» **Задание 1**: Определите, согласуется ли каждое из утверждений (a), (b) и (c) с текстом о Петербурге у Достоевского. (a) Сцена из «Слабого сердца» повторена в «Петербургских сновидениях», где герой заменен авторским «я». (b) В «Розе Мира» метафизическим прообразом Москвы назван Тадж Махал. (c) Для Аркадия «новое ощущение» разрешается в радости и веселье. Для каждого утверждения ответьте «да» или «нет» и приведите решающие слова текста в точной цитате.
» **Задание 2**: Подхватите текст о Петербурге у Достоевского и напишите его продолжение, начиная сразу после последнего приведенного предложения.

Обратим внимание на три момента. Город подан: 1) в меркнущем свете последнего вечера мира (предчувствие будущих образов апокалипсиса Петербурга); 2) в поэтике сна и грезы (предварение позднейших образов растворения / исчезновения); 3) с усилением гоголевско-гофмановского антуража описания.
Но самое для нас ценное в этом фрагменте – фраза, в которой "новый город складывался в воздухе". Есть основания предполагать, вслед за В.Н. Топоровым (1971) и Г.С. Померанцем (1979), что в тему "Достоевский и Даниил Андреев" должен быть внесен еще один историософский акцент: это образ "инфра-Петербурга", впервые мелькнувший в финале "Слабого сердца". В "Розе Мира" над эмпирическим Городом стоит его метафизический прообраз – Медный Всадник (как над Москвой – Белый Кремль, а над Дели – Тадж Махал; см. выше – о всадниках-памятниках Города).
Обратим внимание: в продолжении приведенной выше цитаты мы, кажется, впервые сталкиваемся с устойчивым фразеологизмом "новое, незнакомое доселе ощущение"; оно знаменует у Достоевского то состояние души его героя, которое можно определить как озарение.
"Он вздрогнул, и сердце его как будто облилось в это мгновение горячим ключом крови, вдруг вскипевшей от прилива какого-то могучего, но доселе не знакомого ему ощущения. <…> Он побледнел и как будто прозрел во что-то новое в эту минуту" (2, 48). Сцена эта, целиком повторенная в "Петербургских сновидениях" (1861) с заменой героя на авторское "я", имеет уточнение: "Я как будто что-то понял в эту минуту, до сих пор только шевелившееся во мне, но еще не осмысленное; как будто прозрел во что-то новое, совершенно в новый мир, мне незнакомый, известный по каким-то темным слухам, по каким-то таинственным знакам. Я полагаю, что с этой именно минуты началось мое существование…" (19, 69). Предварительное делегирование герою личного опыта интуиции; последующее присвоение его автором; утверждение этой общей для героя и автора биографической точки в качестве кардинального момента в истории самосознания и самоопределения – таков серпантин совместного пути к овладению умениями непосредственного сознавания (мышления), т. е. опять же интуиции. Причем если для героя "Слабого сердца", Аркадия, это "новое ощущение" разрешается в тоске и хандре ("Он сделался скучен и угрюм и потерял всю свою веселость" – 2, 48), то для автора "Петербургских сновидений" это же состояние пережито катартически.

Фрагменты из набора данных
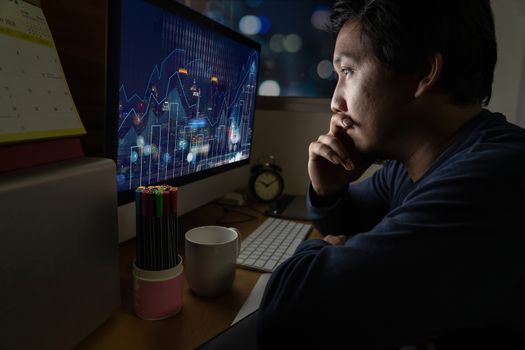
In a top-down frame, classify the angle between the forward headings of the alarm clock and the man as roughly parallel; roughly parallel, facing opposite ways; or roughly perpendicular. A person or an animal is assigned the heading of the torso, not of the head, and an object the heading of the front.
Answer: roughly perpendicular

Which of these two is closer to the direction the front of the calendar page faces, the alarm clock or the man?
the man

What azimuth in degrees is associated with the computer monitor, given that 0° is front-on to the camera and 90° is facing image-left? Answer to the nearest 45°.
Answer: approximately 315°

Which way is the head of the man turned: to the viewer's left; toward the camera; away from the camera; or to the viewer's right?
to the viewer's left

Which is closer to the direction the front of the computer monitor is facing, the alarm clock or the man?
the man

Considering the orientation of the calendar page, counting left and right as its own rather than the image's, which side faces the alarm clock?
left

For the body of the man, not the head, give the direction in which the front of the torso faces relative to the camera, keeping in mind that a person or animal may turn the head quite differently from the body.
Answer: to the viewer's left
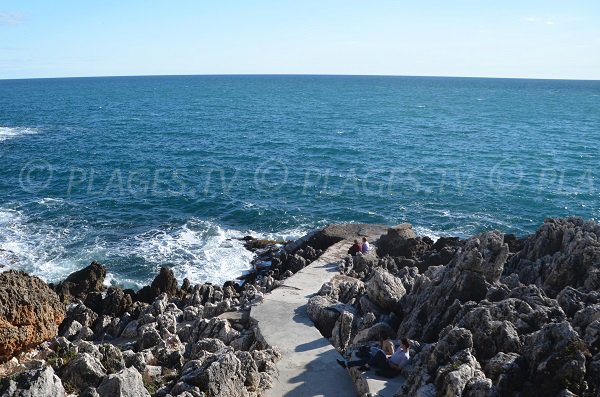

» **Место для ответа 1**:
(a) Да: «Сцена эта, целиком повторенная в "Петербургских сновидениях" (1861) с заменой героя на авторское "я"».
(b) Нет: «как над Москвой – Белый Кремль, а над Дели – Тадж Махал».
(c) Нет: «если для героя "Слабого сердца", Аркадия, это "новое ощущение" разрешается в тоске и хандре».

» **Место для ответа 2**:
Амбивалентное стяжение эмотивно разнонаправленных итогов "нового ощущения" дано в пневматологии Раскольникова. Спрятавший награбленное под камень герой захвачен новым чувством: "одно новое, непреодолимое ощущение овладевало им все более и более почти с каждой минутой: это было какое-то бесконечное, почти физическое отвращение ко всему встречавшемуся и окружающему, упорное, злобное, ненавистное" (6, 87); из квартиры Мармеладовых Раскольников выходит "полный одного, нового, необъятного ощущения" (6, 146), какое переживает получивший прощение приговоренный к смертной казни.
В "Подростке" Город, овнешненный в ландшафте, уже спокойно принят в естественности своих очертаний и объемов. На этом фоне резко повышается роль усиленной рефлексии над мнимостью всей этой обыкновенности и естественности; она мгновенно, "в такое петербургское утро, гнилое, сырое и туманное", переводит каменную физику Петербурга в метафизику Исчезающего Града: "Мне сто раз, среди этого тумана, задавалась странная, но навязчивая греза: "А что, как разлетится этот туман и уйдет кверху, не уйдет ли с ним вместе весь этот гнилой, склизкий город, подымется с туманом и исчезнет, как дым, и останется прежнее финское болото, а посреди его, пожалуй, для красы, бронзовый всадник на жарко дышащем, загнанном коне? <…> Может быть, все это чей-нибудь сон, и ни одного человека здесь нет настоящего, истинного, ни одного поступка действительного? Кто-нибудь вдруг проснется, кому все это грезится, и все вдруг исчезнет"" (13, 113). Этот знаменитый фрагмент может послужить эпиграфом ко всему "петербургскому тексту" русской классики.
В "Маленьких картинках" "Дневника писателя" за 1873 г. (гл. 13), в описании летнего пыльного Петербурга, писатель вспоминает другой Невский – объятый зимним туманом, когда проспект "переходить особенно интересно" в "адский туман: слышны лишь топот и крики, и видно кругом лишь на сажень. И вот вдруг внезапно раздаются из тумана быстрые, частые, сильно приближающиеся твердые звуки, страшные и зловещие в эту минуту, очень похожие на то, как если бы шесть или семь человек сечками рубили в чане капусту. <…> Из тумана на расстоянии лишь одного шагу на вас вдруг вырезывается серая морда жарко дышащего рысака, бешено несущегося со скоростью железнодорожного курьерского поезда – пена на удилах, дуга на отлете, вожжи натянуты, а красивые сильные ноги с каждым взмахом быстро, ровно и твердо отмеривают по сажени. Один миг, отчаянный крик кучера, и – все мелькнуло и пролетело из тумана в туман, и топот, и рубка, и крики, все исчезло опять, как видение. Подлинно петербургское видение!" (21, 105–106).
Городской туман, камуфлирующий объемную стереометрию Города, скрадывающий углы и погружающий обывателя в мир зыбких абрисов, теней и силуэтов, сам по себе оказывается полуреальной "материей", которая порождает химеры плывущего и тающего в струйных извивах бытия. Разорванные клочки реальности пролетают мимо глаз "из тумана в туман", оставляя в памяти смутные образы чего-то без лица и названья.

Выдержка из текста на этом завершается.